Kimathi Mafofo, the mystic, wholly immersed in light, has a very different vision. ‘I aim to awaken, inspire and heal women with my art’. Bonolo Kavula shares this spirit, for she too seeks to ‘Inspire people enough to want to carry on the work’. The directive is clear –the utilitarian and dreaming worlds are one. With Mafofo and Kavula, we are in what Achille Mbembe calls an ‘anticipatory politics’, a world rich in possibility, a world in which promises are kept. And yet, beneath Mafofo’s affectless hope, there lies a darkness – the knowledge of on-going misogyny, abuse, and murder, a world in which women’s lives are grotesquely imperilled, in-and-through which art – the art of women – can stitch together this damaged soulless cruel world. Mafofo’s lyrical utopian embroidered works are the inverse of Goodman, Ruga, or Gum’s conjuring of doubt and irony. Perhaps Mafofo shares Williamson’s belief in an enduring legacy, and, as such, belongs to a time in which Truth was infallible, the Right to Justice inviolable?

Perhaps … because these days it is wellnigh impossible to ascertain the critical value of anything.
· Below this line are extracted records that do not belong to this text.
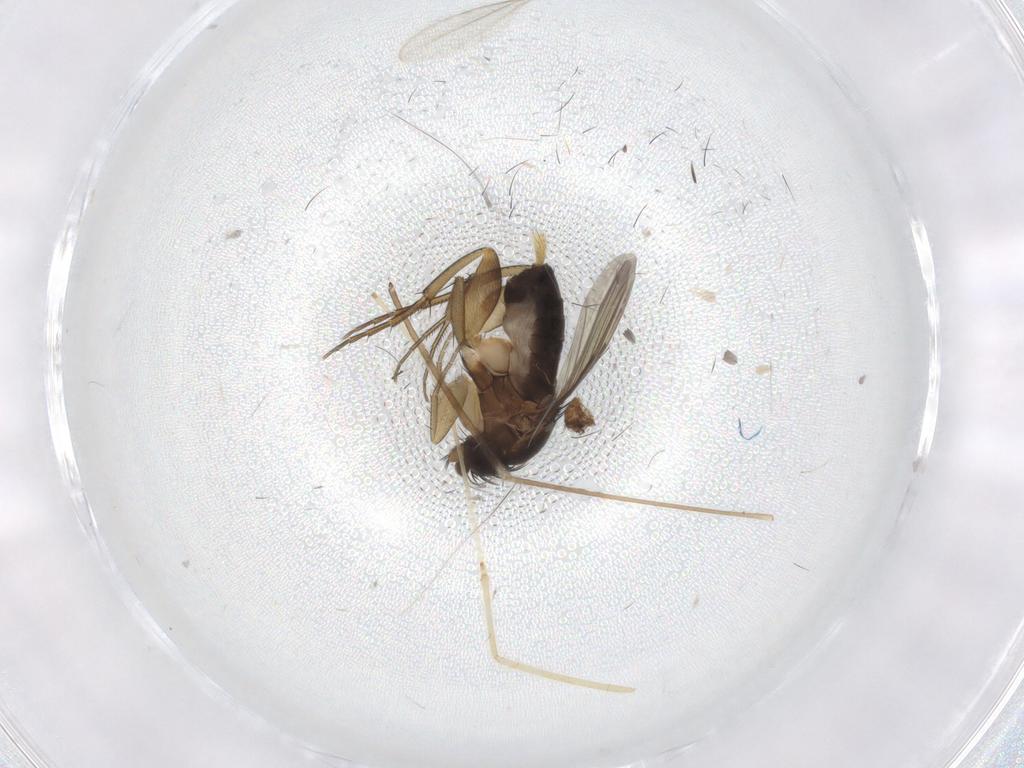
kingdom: Animalia
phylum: Arthropoda
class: Insecta
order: Diptera
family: Phoridae
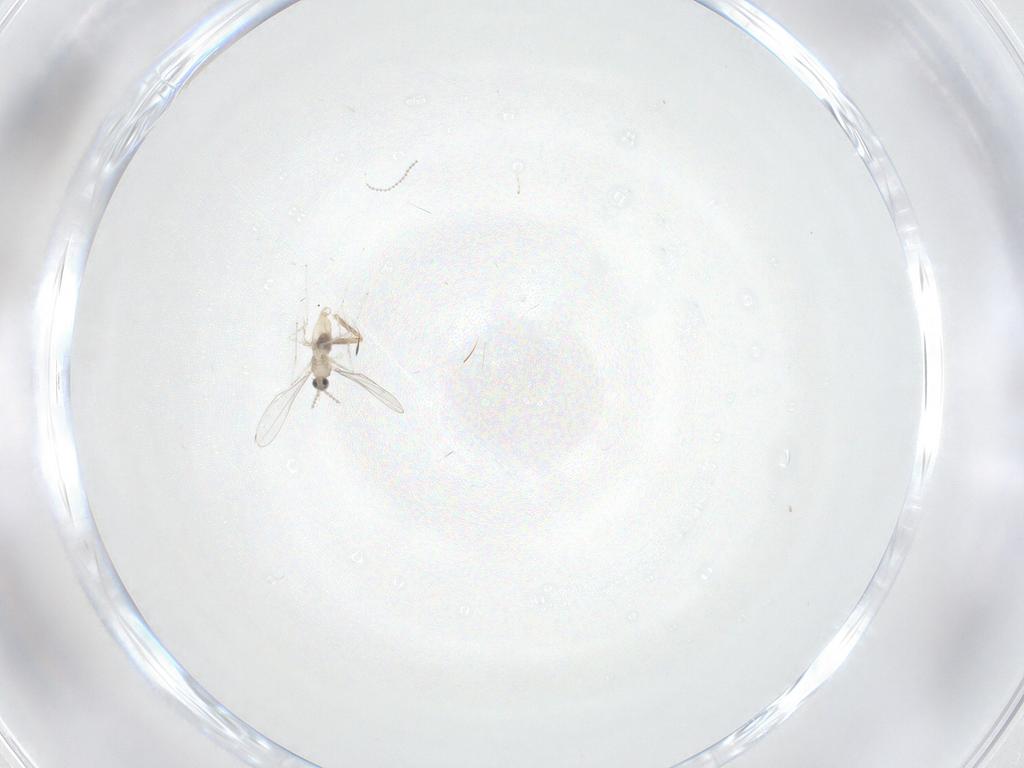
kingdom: Animalia
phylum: Arthropoda
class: Insecta
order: Diptera
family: Cecidomyiidae
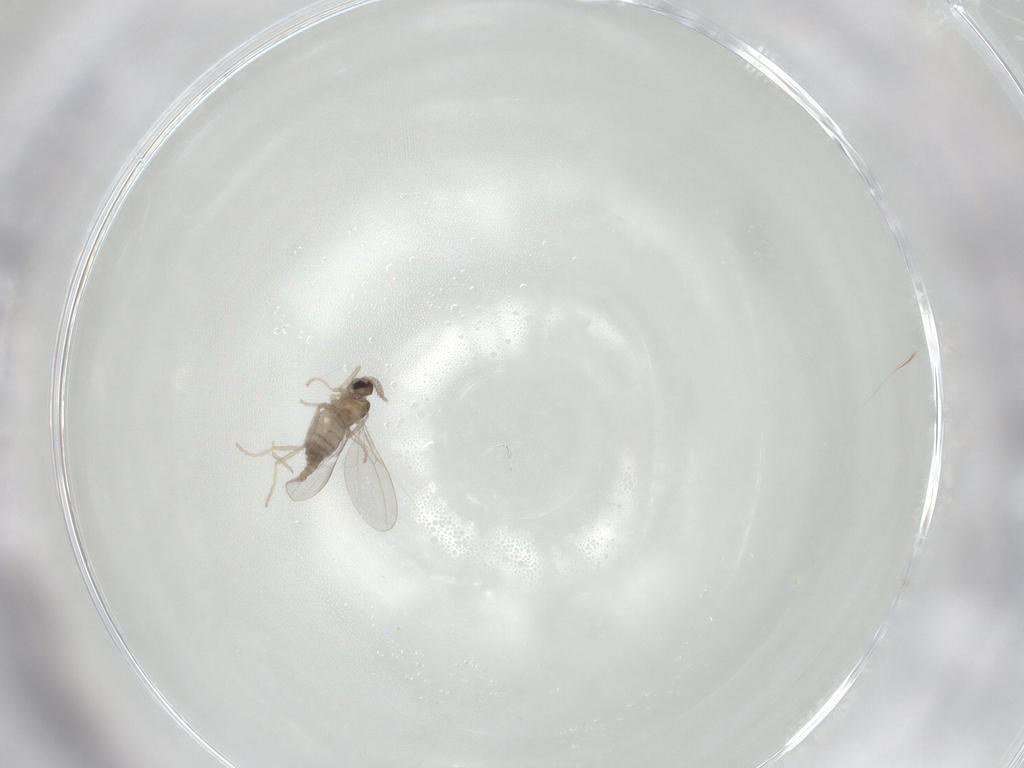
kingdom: Animalia
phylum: Arthropoda
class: Insecta
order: Diptera
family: Cecidomyiidae
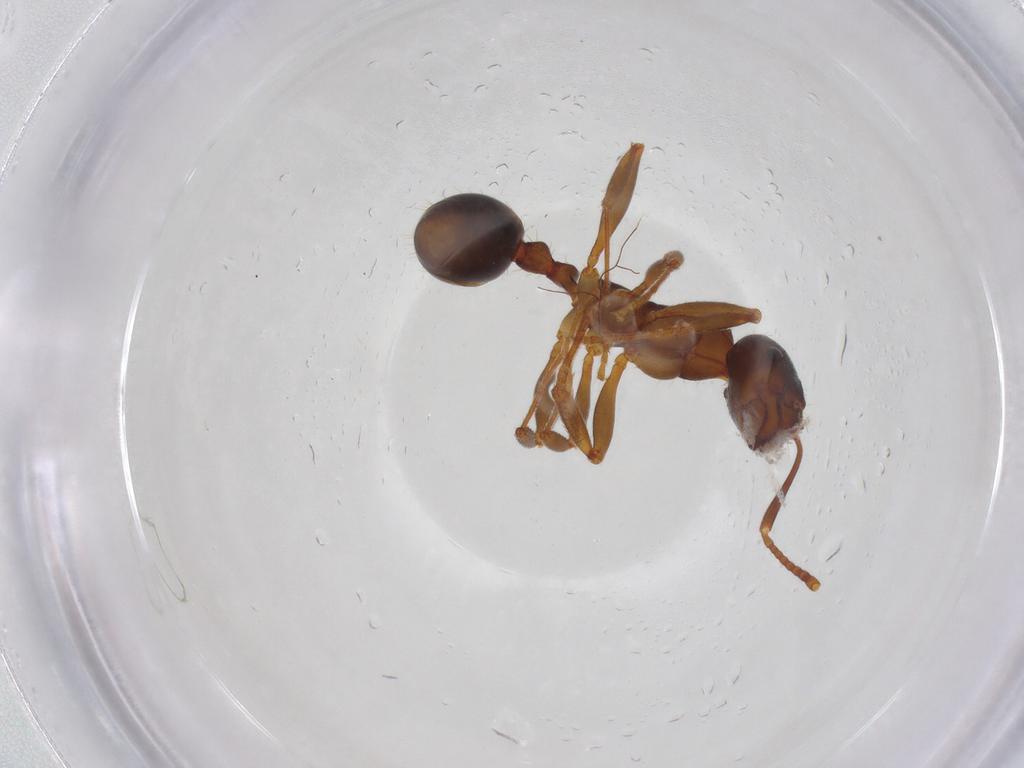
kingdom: Animalia
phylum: Arthropoda
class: Insecta
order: Hymenoptera
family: Formicidae
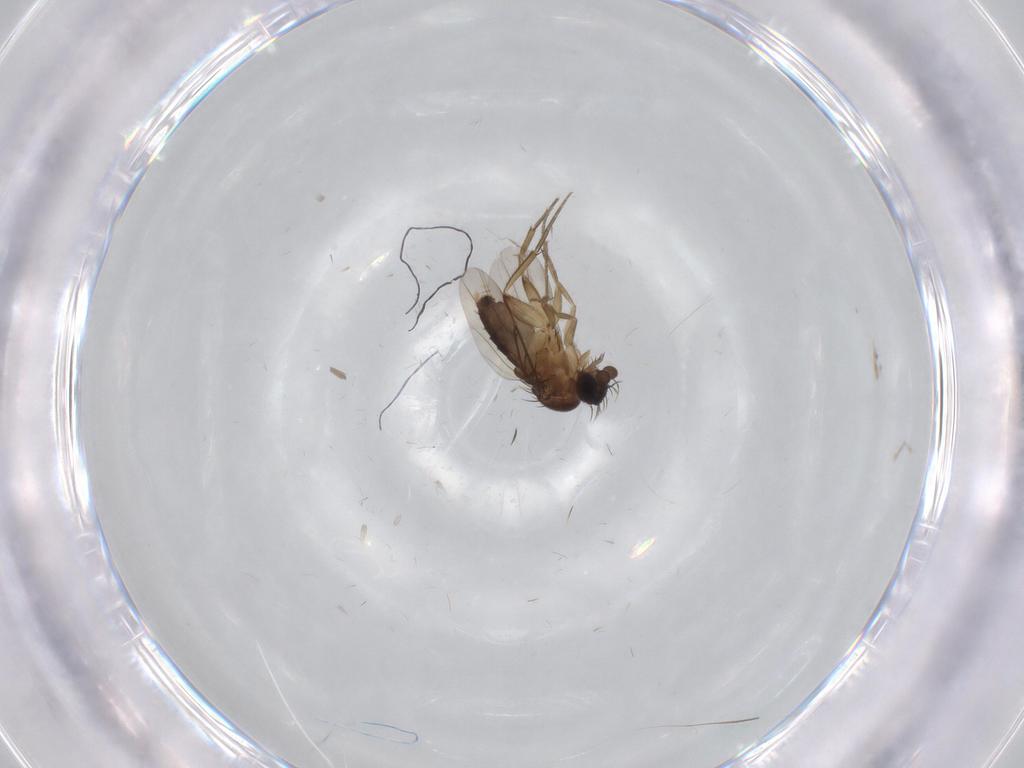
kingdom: Animalia
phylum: Arthropoda
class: Insecta
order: Diptera
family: Phoridae
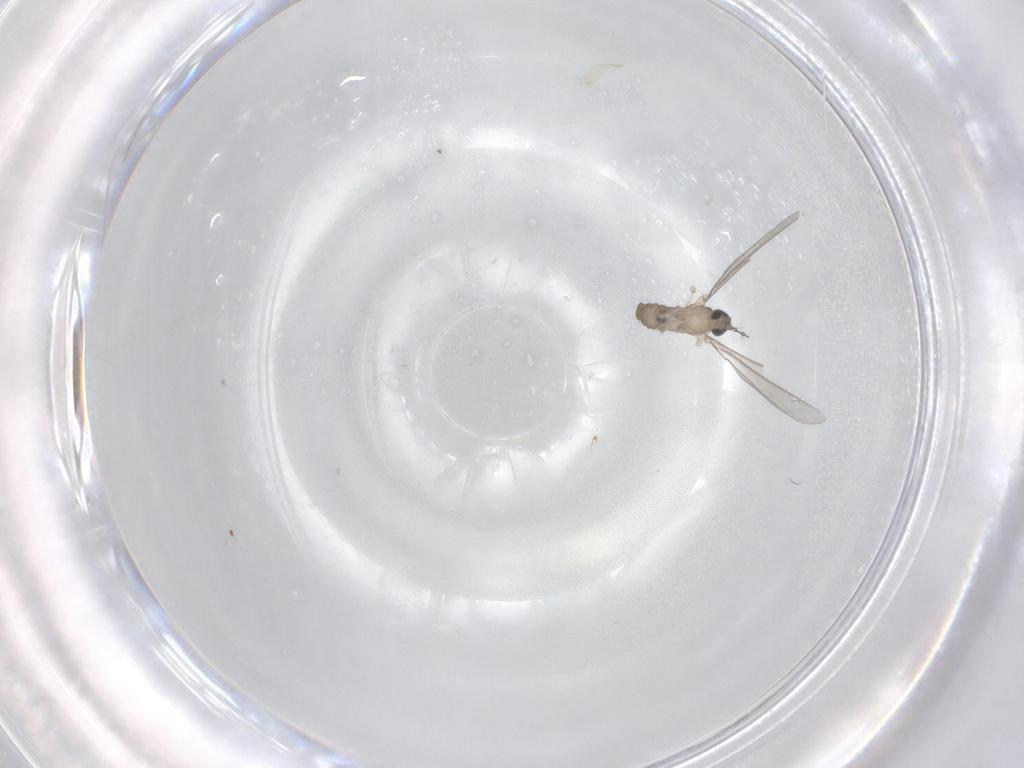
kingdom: Animalia
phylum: Arthropoda
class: Insecta
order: Diptera
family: Cecidomyiidae
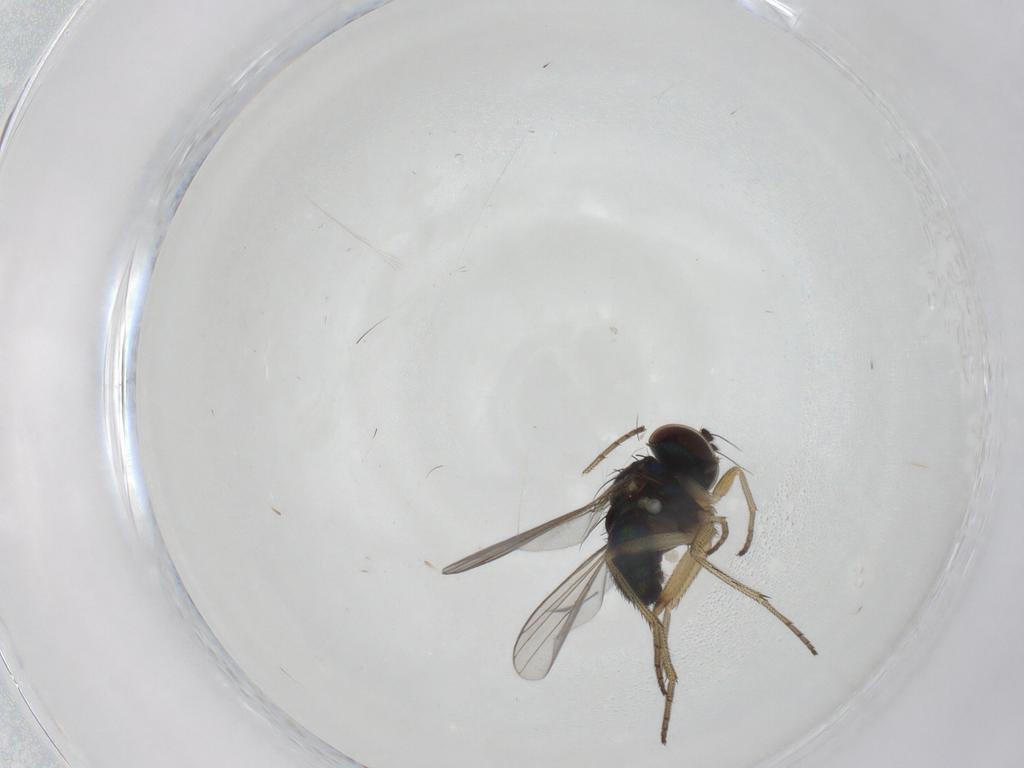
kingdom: Animalia
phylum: Arthropoda
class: Insecta
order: Diptera
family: Dolichopodidae
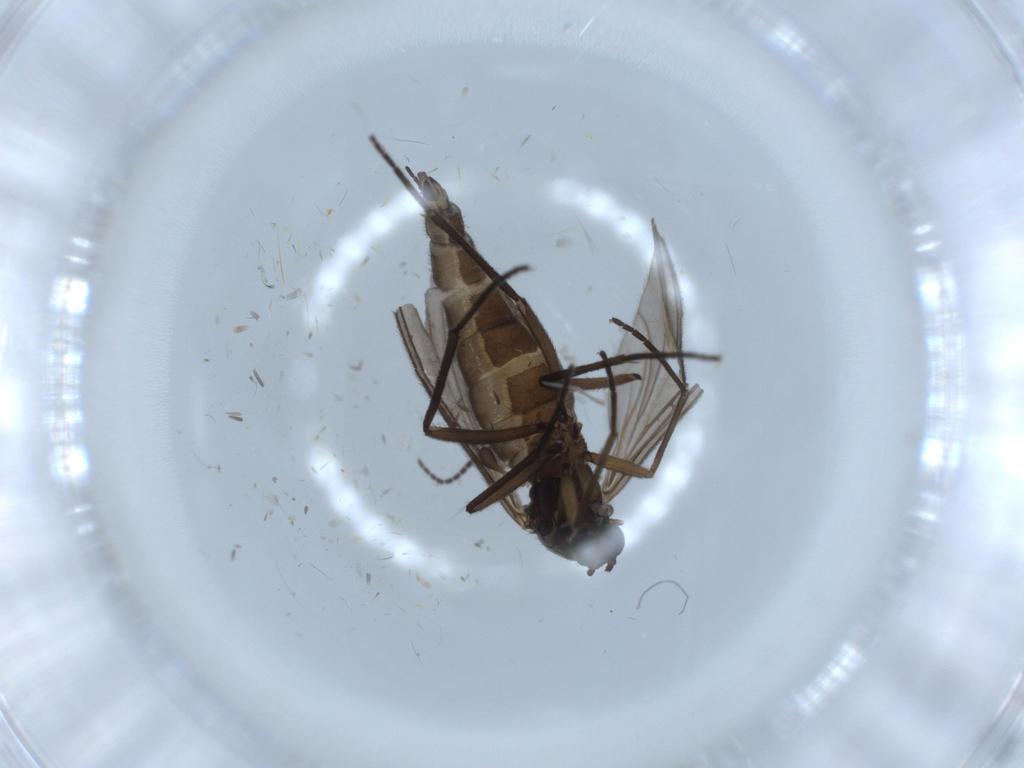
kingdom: Animalia
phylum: Arthropoda
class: Insecta
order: Diptera
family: Sciaridae
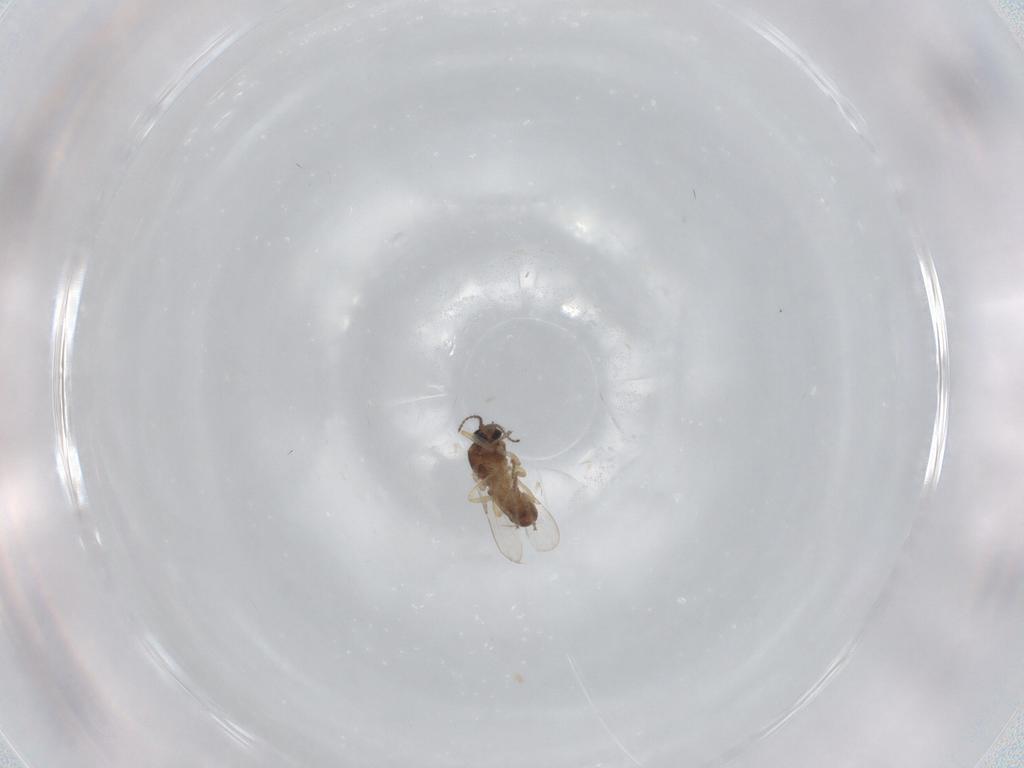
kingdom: Animalia
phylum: Arthropoda
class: Insecta
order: Diptera
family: Ceratopogonidae
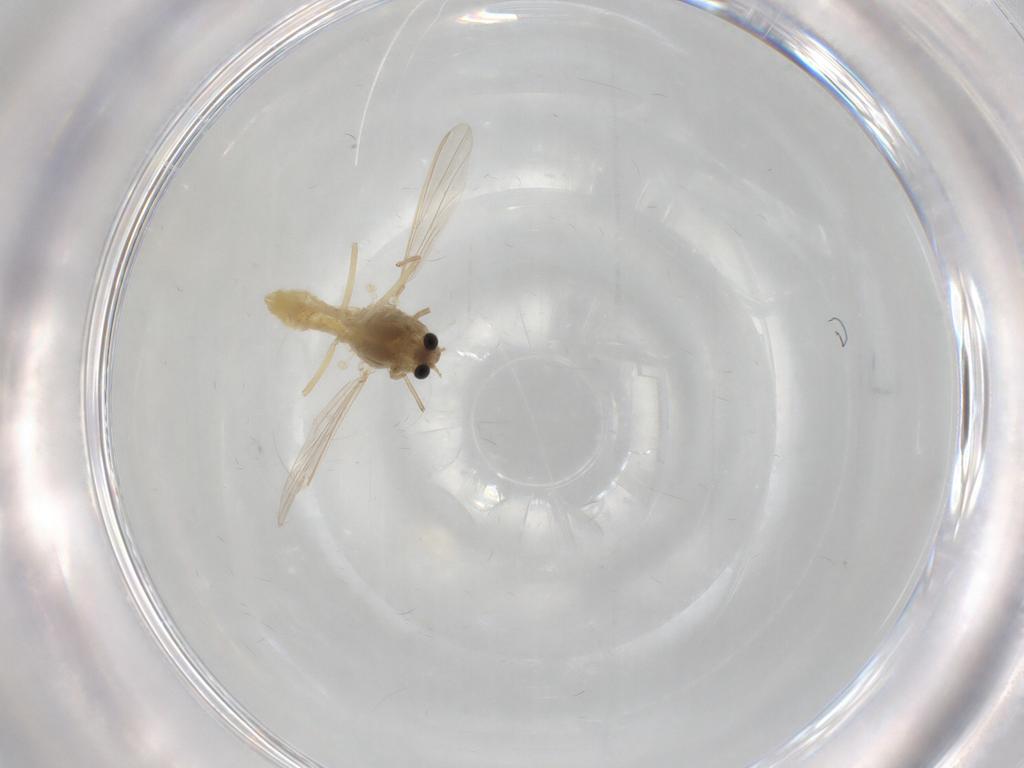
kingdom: Animalia
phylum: Arthropoda
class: Insecta
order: Diptera
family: Chironomidae
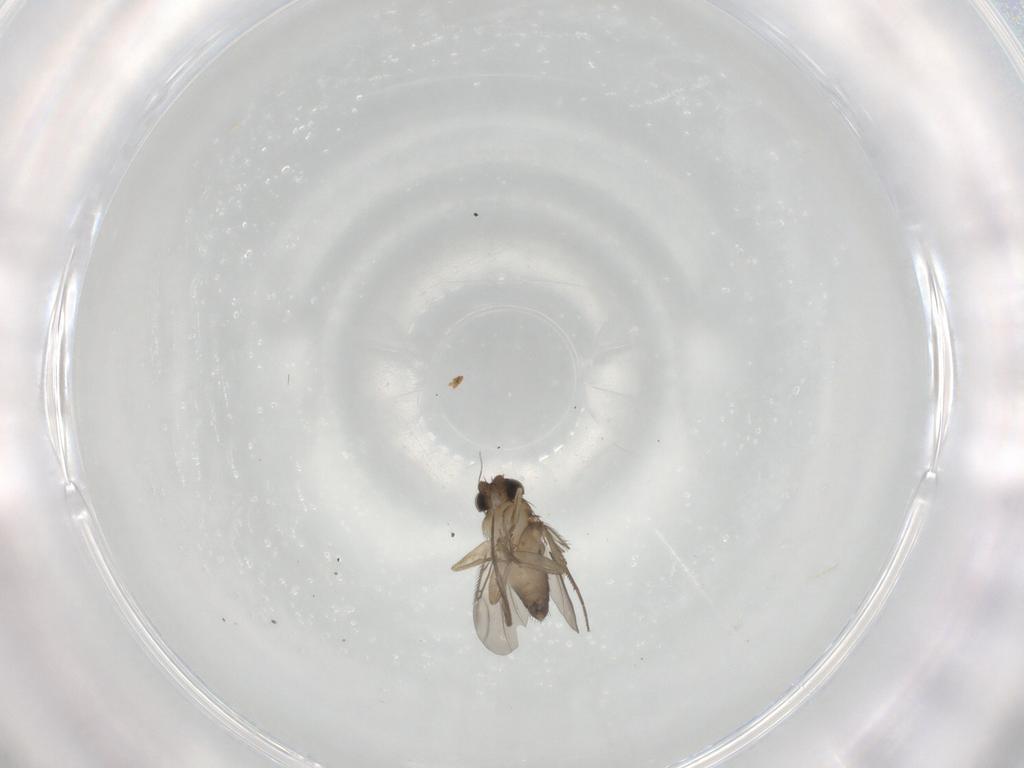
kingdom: Animalia
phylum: Arthropoda
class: Insecta
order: Diptera
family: Phoridae
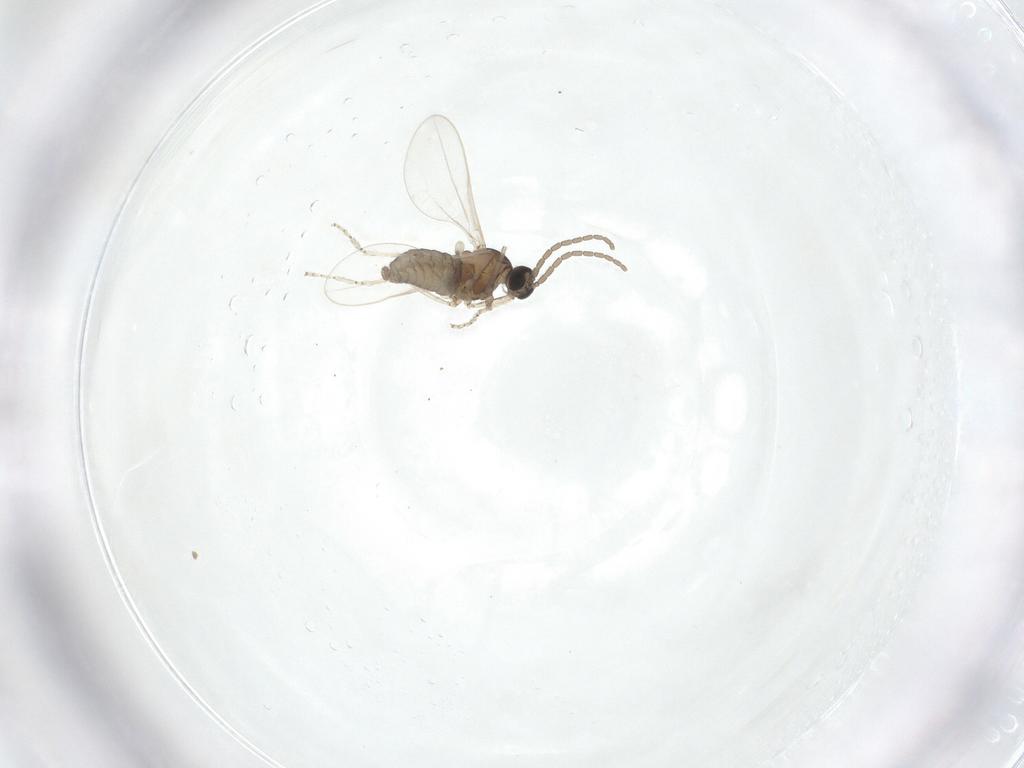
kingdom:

Gum’s seemingly narcissistic fascination with how her personal ‘journey … translates’ into her ‘artistic endeavours’, perfectly captures a millennial disinvestment in anything other than The Self as the prime arbiter of meaning, value, being. Chris Soal, similarly, places the Self at the epicentre, noting that his legacy can best be ‘considered through the consideration I give my art’. Both Gum and Soal are clinically self-involved in what they do, and what they present to the world. Soal, however, does not portray himself, but his conscious mind and tactile hand, in works made with concrete, rebar, bottle caps, and toothpicks. Their affect is instantaneous – we feel his works, understand their warp and weft, their flux. For what Soal gifts us are artworks made of waste matter or the excesses of mass production which, after T.S. Eliot, he has shored up against our ruin

Perhaps the most visionary of all the artists championed by the Investec Cape Town Art Fair, because of its ecological focus, Soal’s work, however, cannot be understood without understanding how it intersects with the works of the others, with Goodman, Williamson, Seejarim, Murray, Mafofo, Khanyisa, Ruga, Gum. These were not of course the only artists on show. It is, however, to the fairs credit, that it has chosen to take a stand, and represent this current moment through an inspired selection. Art is a complex business. It is omnivorous, unceasing, gluttonously seductive in its drive. No other art form anywhere on earth possesses the same irresistibly perverse allure. If, in light of the monstrous machine that is the art world, that the 10th Investec Cape Town Art Fair was an astonishing success, this was not only because it perfectly combined international, continental, and local business and talent, but because it generated a mood, a spirit, amongst its attendees, which was electrifyingly life affirming. Never before, at any fair in South Africa or abroad, have I come across such a lust for life, a great thrill in the moment, a humility and awe, bravura and cautious nous, a sense of being profoundly in the world. That this event achieved such vitality is, by far, its greatest achievement.